_Description of the task_
Copy each line below as it stands, but skip any picture it contains.

_Data records_
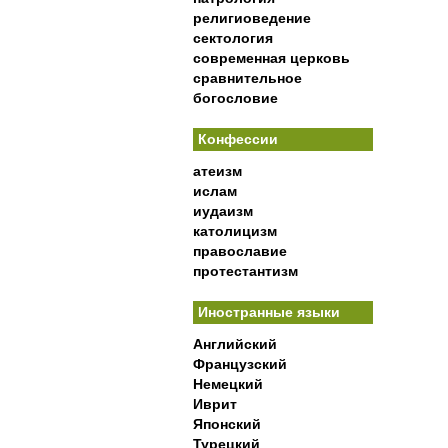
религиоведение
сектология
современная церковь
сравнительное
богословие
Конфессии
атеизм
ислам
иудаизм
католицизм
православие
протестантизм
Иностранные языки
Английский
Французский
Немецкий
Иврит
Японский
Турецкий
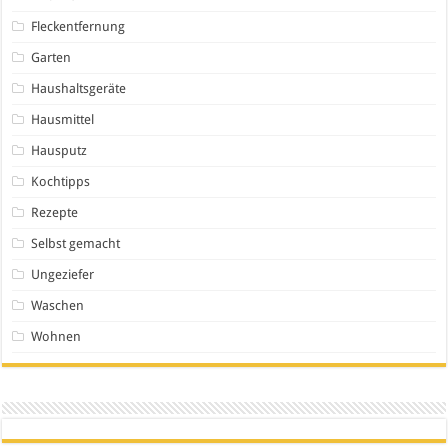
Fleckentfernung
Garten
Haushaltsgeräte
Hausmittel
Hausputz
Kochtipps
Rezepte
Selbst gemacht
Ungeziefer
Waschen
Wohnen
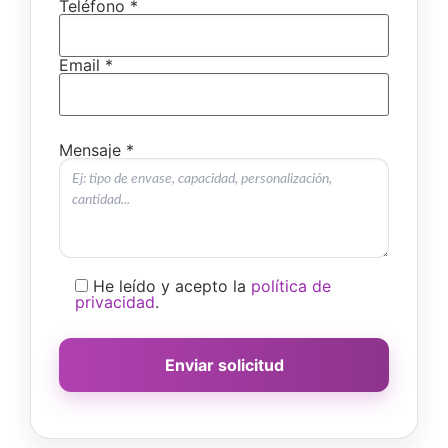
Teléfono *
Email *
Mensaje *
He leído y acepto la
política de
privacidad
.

_Solution for this task_
религиоведение
сектология
современная церковь
сравнительное
богословие
Конфессии
атеизм
ислам
иудаизм
католицизм
православие
протестантизм
Иностранные языки
Английский
Французский
Немецкий
Иврит
Японский
Турецкий
Fleckentfernung
Garten
Haushaltsgeräte
Hausmittel
Hausputz
Kochtipps
Rezepte
Selbst gemacht
Ungeziefer
Waschen
Wohnen
Teléfono *
Email *
Mensaje *
He leído y acepto la
política de
privacidad
.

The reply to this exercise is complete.